Lacking social capital, i.e. having limited access to, or engagement with, society, or ‘social deprivation’, therefore increases a person’s risk of mental health problems.
Childhood Adversity / Trauma
There is very strong evidence demonstrating that childhood adversity and adult adversity can make people more vulnerable to all sorts of mental health problems, including those considered to be much more chronic, such as psychosis. For example, people with psychosis are nearly three times more likely to have experienced childhood adversity than people who haven't experienced psychosis.
It doesn’t really make a difference as to what type of childhood adversity people experience, although there is some evidence that particular personal traumas, like emotional trauma or sexual trauma, may make people more vulnerable to mental health problems. Exposure to major stresses, such as war or torture, can also be factors. The sorts of adversities that appear to be particularly relevant are those that can or do destroy the relationships that individuals have with people around them, thereby also reducing their social support networks and how connected and secure people might feel. Subsequently, their self-esteem and confidence might be reduced, along with their ability to relate to and interact with others in the future. Consequently, such individuals might have even less access to the kinds of help and support that might prevent mental health problems.
Also, adversity or trauma may affect the way that people regulate their emotions. They may find it more difficult to control difficult emotions, and the way that they manage those emotions may be disrupted due to the experiences that they have, and may be more difficult to manage their mood and symptoms associated with it.
Inequality
Inequalities are factors that can contribute to mental health problems.
For example, children and adults living in the lowest 20% income bracket in England are 2 to 3 times more likely to develop mental health problems than those in the highest (Marmot 2010).
In their book ‘The Spirit Level: Why Equality is Good for Everyone’ (2010), Richard Wilkinson and Kate Pickett argue that living in a society with high levels of income inequality is harmful because it places people in a steep hierarchy that increases status competition and causes stress.
Minority Status
In the U.K. there are consistently high rates of mental health problems in particular groups, for example in particular ethnic minority groups and in migrant populations, regardless of their original ethnic origin.

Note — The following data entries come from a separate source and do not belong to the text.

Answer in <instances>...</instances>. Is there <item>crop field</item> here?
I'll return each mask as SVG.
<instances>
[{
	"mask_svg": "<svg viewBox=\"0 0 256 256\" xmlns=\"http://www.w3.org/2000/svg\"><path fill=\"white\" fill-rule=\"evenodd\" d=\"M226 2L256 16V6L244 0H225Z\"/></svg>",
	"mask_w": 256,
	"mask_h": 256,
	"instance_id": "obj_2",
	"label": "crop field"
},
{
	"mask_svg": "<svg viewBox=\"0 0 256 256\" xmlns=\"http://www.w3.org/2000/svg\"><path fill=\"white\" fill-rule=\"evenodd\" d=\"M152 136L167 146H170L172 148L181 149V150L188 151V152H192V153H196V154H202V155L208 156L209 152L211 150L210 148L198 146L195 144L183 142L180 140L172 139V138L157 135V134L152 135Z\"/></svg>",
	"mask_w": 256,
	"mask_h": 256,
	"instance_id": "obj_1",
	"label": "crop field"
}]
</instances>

Higher rates of mental health problems aren’t caused by being part of a particular group of people, rather, they are related to people perceiving themselves to be a minority within any given larger population.

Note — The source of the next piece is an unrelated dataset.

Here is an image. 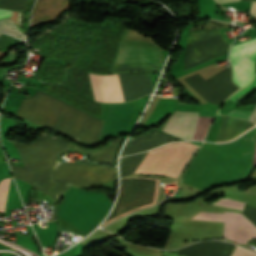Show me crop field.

For example, if you live in an area where the majority of the population belong to a different culture to you, being a cultural minority increases your vulnerability to developing mental health problems. This might be because you have less access to social support, have less ‘social capital’, than the majority population.
Higher rates of mental health problems in minority ethnic groups can also be linked to the fact such groups are more likely to suffer social and economic disadvantage, which are also associated with an increased risk of mental illness (APMS 2014).
Substance Abuse
Using illegal substances, alcohol, and some prescribed substances in a way that wasn't prescribed, can make people more vulnerable to mental health problems, and make mental health problems more persistent.
For example, persistent alcohol and drug use will exacerbate mental health problems like depression, and anxiety, due to the effects of the drugs or the substances themselves.
Also, people with mental health problems, such as psychosis, who misuse substances tend to end up in hospital more often, and are likely to have more persistent problems with aggression than the general population. They are also more likely to be victims of aggression, due to the social problems that substance misuse can cause.
Also, substance misuse may have a causal role in the development of some mental health problems. For example, we know that particular types of cannabis with high rates of THC (the active ingredient of cannabis), may trigger psychosis in some vulnerable individuals.